Joanne Coates: Hidden and homelessness during a pandemic. From Coates' photo essay looking at the ‘hidden’ crisis of rural homelessness. An unexpected story of hope during a global crisis and a focus on the problem of those who are forgotten when a pandemic strikes. "Pete says this really has saved his life. He had just come out of a bad relationship. He became homeless as he didn't have anywhere to go. The feeling of having his own room and space has helped him to heal." Americana themed log cabins built in the 1970s and recently refurbished, nestle in the heart of tranquility and provide a different narrative on homelessness, offering a safe space to social distance, where each resident has their own cabin. The male residents have laundry facilities, a fridge, a tv and heating. There are still problems, for many of the men it is hard to adjust to this very different lifestyle and the worry of what will happen next hangs over them. There is a very real possibility of large numbers of people becoming homeless as a result of a loss of income during the coronavirus crisis. Lord Bird, Big Issue founder said; "We cannot allow the streets to return to where they were pre-Covid-19. Joanne Coates is a working class documentary storyteller who uses the medium of photography. Based in the North of England, she is interested in modes of production, rurality, working life and class inequality. Her practice is as much about process, participation and working with communities.

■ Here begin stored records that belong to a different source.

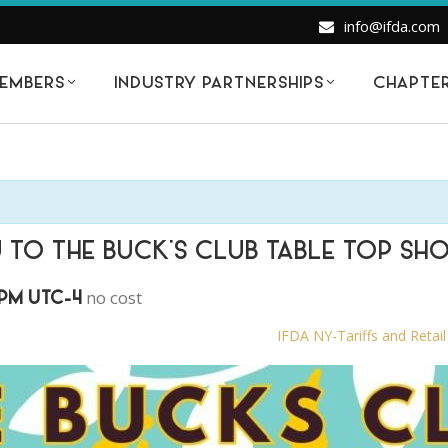
info@ifda.com
EMBERS
INDUSTRY PARTNERSHIPS
CHAPTE
U TO THE BUCK’S CLUB TABLE TOP SH
no cost
 PM
UTC-4
IFDA NY-Tariffs and Retai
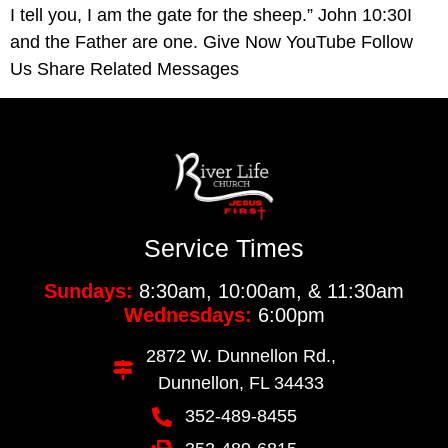
I tell you, I am the gate for the sheep.” John 10:30I
and the Father are one. Give Now YouTube Follow
Us Share Related Messages
Service Times
Sundays:
8:30am, 10:00am, & 11:30am
Wednesdays:
6:00pm
2872 W. Dunnellon Rd.,
Dunnellon, FL 34433
352-489-8455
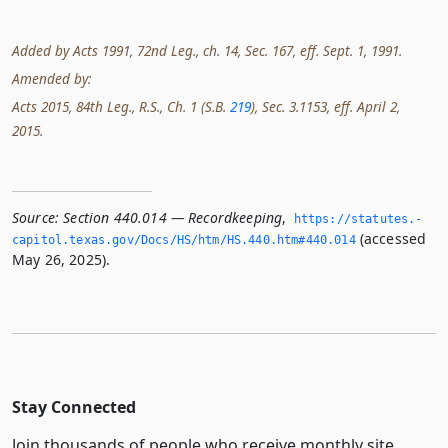
Added by Acts 1991, 72nd Leg., ch. 14, Sec. 167, eff. Sept. 1, 1991.
Amended by:
Acts 2015, 84th Leg., R.S., Ch. 1 (S.B.
219
), Sec. 3.1153, eff. April 2,
2015.
Source:
Section 440.014 — Recordkeeping
,
https://statutes.­
(accessed
capitol.­texas.­gov/Docs/HS/htm/HS.­440.­htm#440.­014
May 26, 2025).
Stay Connected
Join thousands of people who receive monthly site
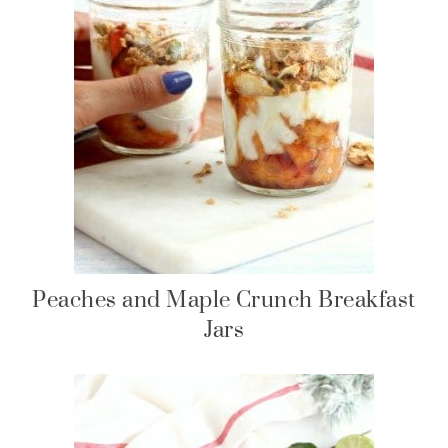
Peaches and Maple Crunch Breakfast
Jars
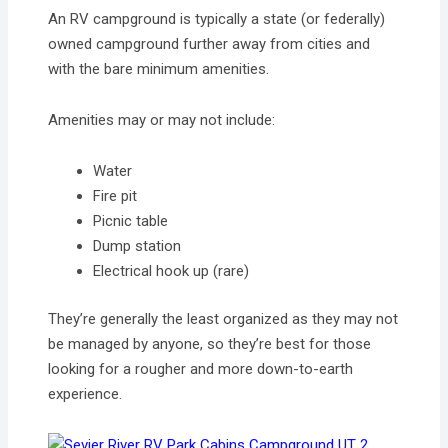
An RV campground is typically a state (or federally)
owned campground further away from cities and
with the bare minimum amenities.
Amenities may or may not include:
Water
Fire pit
Picnic table
Dump station
Electrical hook up (rare)
They’re generally the least organized as they may not
be managed by anyone, so they’re best for those
looking for a rougher and more down-to-earth
experience.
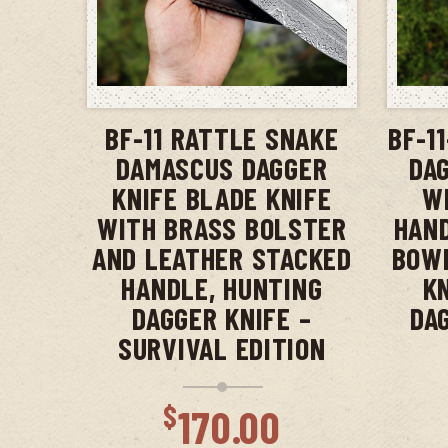
ADD TO CART
BF-11 RATTLE SNAKE
BF-1
DAMASCUS DAGGER
DAG
KNIFE BLADE KNIFE
W
WITH BRASS BOLSTER
HAND
AND LEATHER STACKED
BOWI
HANDLE, HUNTING
K
DAGGER KNIFE –
DA
SURVIVAL EDITION
$
170.00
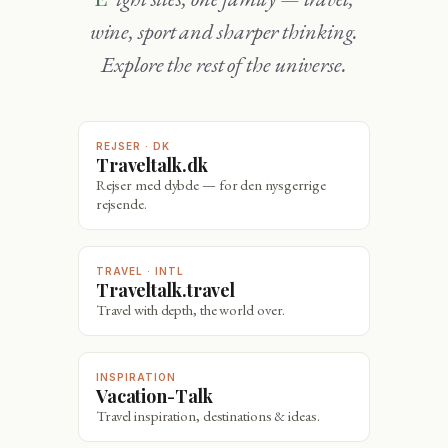
wine, sport and sharper thinking.
Explore the rest of the universe.
REJSER · DK
Traveltalk.dk
Rejser med dybde — for den nysgerrige
rejsende.
TRAVEL · INTL
Traveltalk.travel
Travel with depth, the world over.
INSPIRATION
Vacation-Talk
Travel inspiration, destinations & ideas.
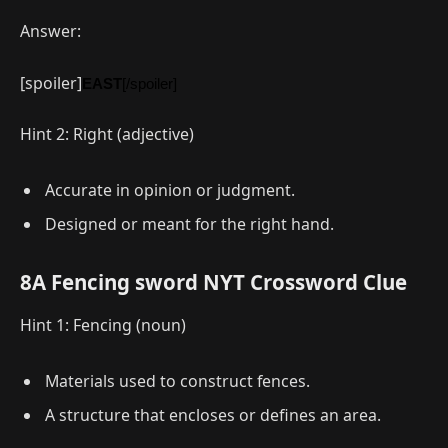
Answer:
[spoiler]
EAST
[/spoiler]
Hint 2: Right (adjective)
Accurate in opinion or judgment.
Designed or meant for the right hand.
8A Fencing sword NYT Crossword Clue
Hint 1: Fencing (noun)
Materials used to construct fences.
A structure that encloses or defines an area.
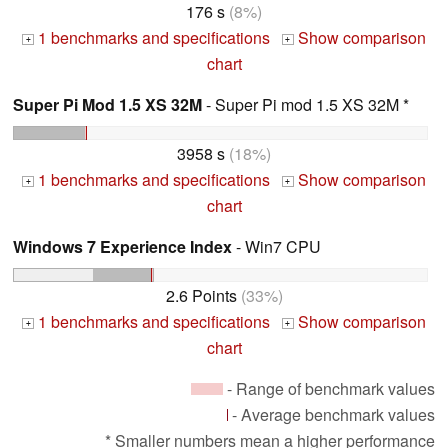
176 s
(8%)
1 benchmarks and specifications
Show comparison
+
+
chart
Super Pi Mod 1.5 XS 32M
- Super Pi mod 1.5 XS 32M *
3958 s
(18%)
1 benchmarks and specifications
Show comparison
+
+
chart
Windows 7 Experience Index
- Win7 CPU
2.6 Points
(33%)
1 benchmarks and specifications
Show comparison
+
+
chart
- Range of benchmark values
- Average benchmark values
* Smaller numbers mean a higher performance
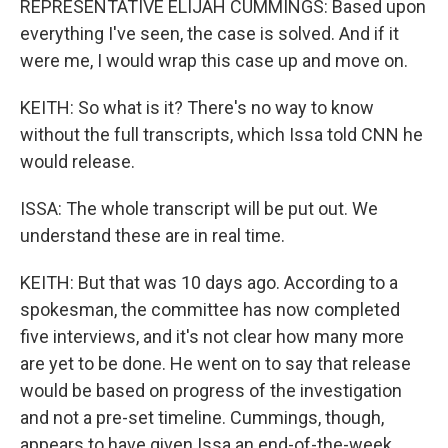
REPRESENTATIVE ELIJAH CUMMINGS: Based upon
everything I've seen, the case is solved. And if it
were me, I would wrap this case up and move on.
KEITH: So what is it? There's no way to know
without the full transcripts, which Issa told CNN he
would release.
ISSA: The whole transcript will be put out. We
understand these are in real time.
KEITH: But that was 10 days ago. According to a
spokesman, the committee has now completed
five interviews, and it's not clear how many more
are yet to be done. He went on to say that release
would be based on progress of the investigation
and not a pre-set timeline. Cummings, though,
appears to have given Issa an end-of-the-week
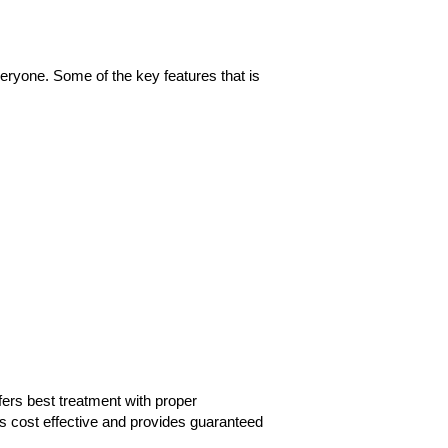
eryone. Some of the key features that is
fers best treatment with proper
s cost effective and provides guaranteed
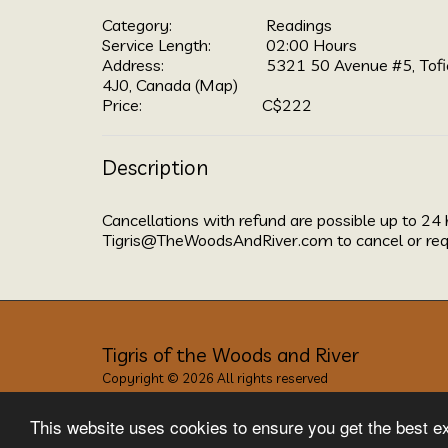
Category:
Readings
Service Length:
02:00 Hours
Address:
5321 50 Avenue #5, Tofi
4J0, Canada (
Map
)
Price:
C$
222
Description
Cancellations with refund are possible up to 24 
Tigris@TheWoodsAndRiver.com to cancel or req
Tigris of the Woods and River
Copyright © 2026 All rights reserved
Privacy
This website uses cookies to ensure you get the best e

Jeremy Hilder: Queens Road, New Cross Gate, London 26 April 2020. "I stumbled upon this wonderfully COVID moment at the bottom of my road during a Sunday family cycle ride on Day 34 of lockdown. Queens Road, which is normally thronging with traffic, was completely quiet. During these strange times, everyone was seeking solace wherever they could find it, and this scene summed it up perfectly for me." Jeremy Hilder is a London-based photographer specialising in portraiture.
Homer Sykes: My back garden, 51 Buckleigh Ave, London during Lockdown due to COVID 19 June 6 2020. "Published on FaceBook I wrote, "Well, summer's been and done, the Med heat has gone where it usually is; France, Italy, Spain, you know where we used to go on holiday when we needed a bit of sun. It's raining again. However my suburban back garden loves it." Forced to stay at home as I did 99% of the time, gave me time to enjoy a rose-filled garden." Homer Sykes is an award-winning magazine and documentary photographer based in London.
Prodeepta Das: Reading to granddaughter in Lockdown time, 2020 Prodeepta Das is a self taught photographer who came to photography through teaching. His main interests in photography are education and social justice. "I have photographed for a number of children's books including I IS FOR INDIA, which I also wrote and J IS FOR JAMAICA, for which Benjamin Zephaniah wrote the poems. My corporate clients include Tate & Lyle and Tata Steel; Save the Children, Help Age International, UNICEF, FAO and DFID have assigned me for social documentaries."